• Text-based design files:
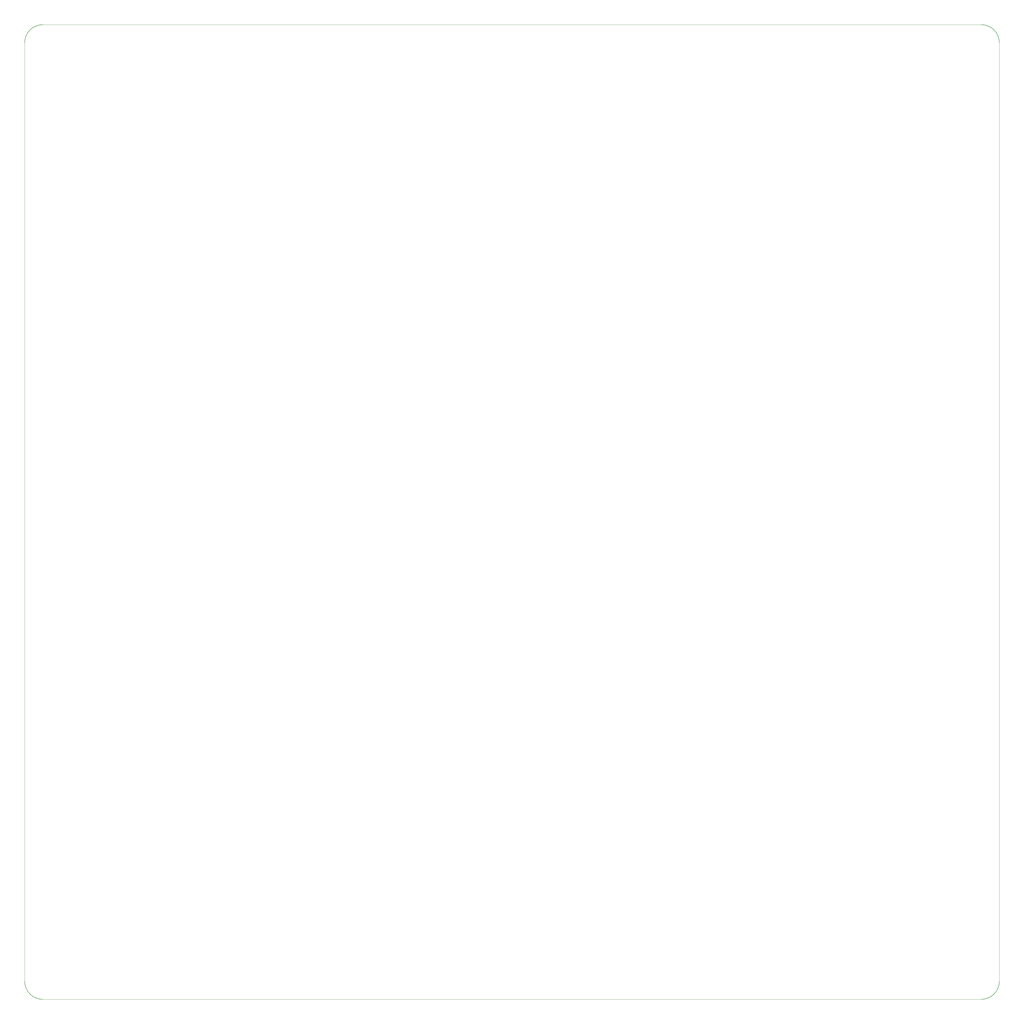
<source format=gbr>
G04 #@! TF.GenerationSoftware,KiCad,Pcbnew,8.0.2-8.0.2-0~ubuntu22.04.1*
G04 #@! TF.CreationDate,2024-05-18T22:12:29+02:00*
G04 #@! TF.ProjectId,qclock,71636c6f-636b-42e6-9b69-6361645f7063,rev?*
G04 #@! TF.SameCoordinates,Original*
G04 #@! TF.FileFunction,Profile,NP*
%FSLAX46Y46*%
G04 Gerber Fmt 4.6, Leading zero omitted, Abs format (unit mm)*
G04 Created by KiCad (PCBNEW 8.0.2-8.0.2-0~ubuntu22.04.1) date 2024-05-18 22:12:29*
%MOMM*%
%LPD*%
G01*
G04 APERTURE LIST*
G04 #@! TA.AperFunction,Profile*
%ADD10C,0.120000*%
G04 #@! TD*
G04 #@! TA.AperFunction,Profile*
%ADD11C,0.200000*%
G04 #@! TD*
G04 APERTURE END LIST*
D10*
X400000000Y-32000000D02*
X400000000Y-393000000D01*
D11*
X25000000Y-32000000D02*
G75*
G02*
X32000000Y-25000000I7000000J0D01*
G01*
X32000000Y-400000000D02*
G75*
G02*
X25000000Y-393000000I0J7000000D01*
G01*
X393000000Y-25000000D02*
G75*
G02*
X400000000Y-32000000I0J-7000000D01*
G01*
D10*
X32000000Y-25000000D02*
X393000000Y-25000000D01*
X25000000Y-32000000D02*
X25000000Y-393000000D01*
X32000000Y-400000000D02*
X393000000Y-400000000D01*
D11*
X400000000Y-393000000D02*
G75*
G02*
X393000000Y-400000000I-7000000J0D01*
G01*
M02*

</source>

• EXERCISE DESCRIPTION: Transcribe every entry word for word, but omit the pictures.

• SOLUTION TO THE PROBLEM:
<source format=gbr>
G04 #@! TF.GenerationSoftware,KiCad,Pcbnew,8.0.2-8.0.2-0~ubuntu22.04.1*
G04 #@! TF.CreationDate,2024-05-18T22:12:29+02:00*
G04 #@! TF.ProjectId,qclock,71636c6f-636b-42e6-9b69-6361645f7063,rev?*
G04 #@! TF.SameCoordinates,Original*
G04 #@! TF.FileFunction,Profile,NP*
%FSLAX46Y46*%
G04 Gerber Fmt 4.6, Leading zero omitted, Abs format (unit mm)*
G04 Created by KiCad (PCBNEW 8.0.2-8.0.2-0~ubuntu22.04.1) date 2024-05-18 22:12:29*
%MOMM*%
%LPD*%
G01*
G04 APERTURE LIST*
G04 #@! TA.AperFunction,Profile*
%ADD10C,0.120000*%
G04 #@! TD*
G04 #@! TA.AperFunction,Profile*
%ADD11C,0.200000*%
G04 #@! TD*
G04 APERTURE END LIST*
D10*
X400000000Y-32000000D02*
X400000000Y-393000000D01*
D11*
X25000000Y-32000000D02*
G75*
G02*
X32000000Y-25000000I7000000J0D01*
G01*
X32000000Y-400000000D02*
G75*
G02*
X25000000Y-393000000I0J7000000D01*
G01*
X393000000Y-25000000D02*
G75*
G02*
X400000000Y-32000000I0J-7000000D01*
G01*
D10*
X32000000Y-25000000D02*
X393000000Y-25000000D01*
X25000000Y-32000000D02*
X25000000Y-393000000D01*
X32000000Y-400000000D02*
X393000000Y-400000000D01*
D11*
X400000000Y-393000000D02*
G75*
G02*
X393000000Y-400000000I-7000000J0D01*
G01*
M02*

</source>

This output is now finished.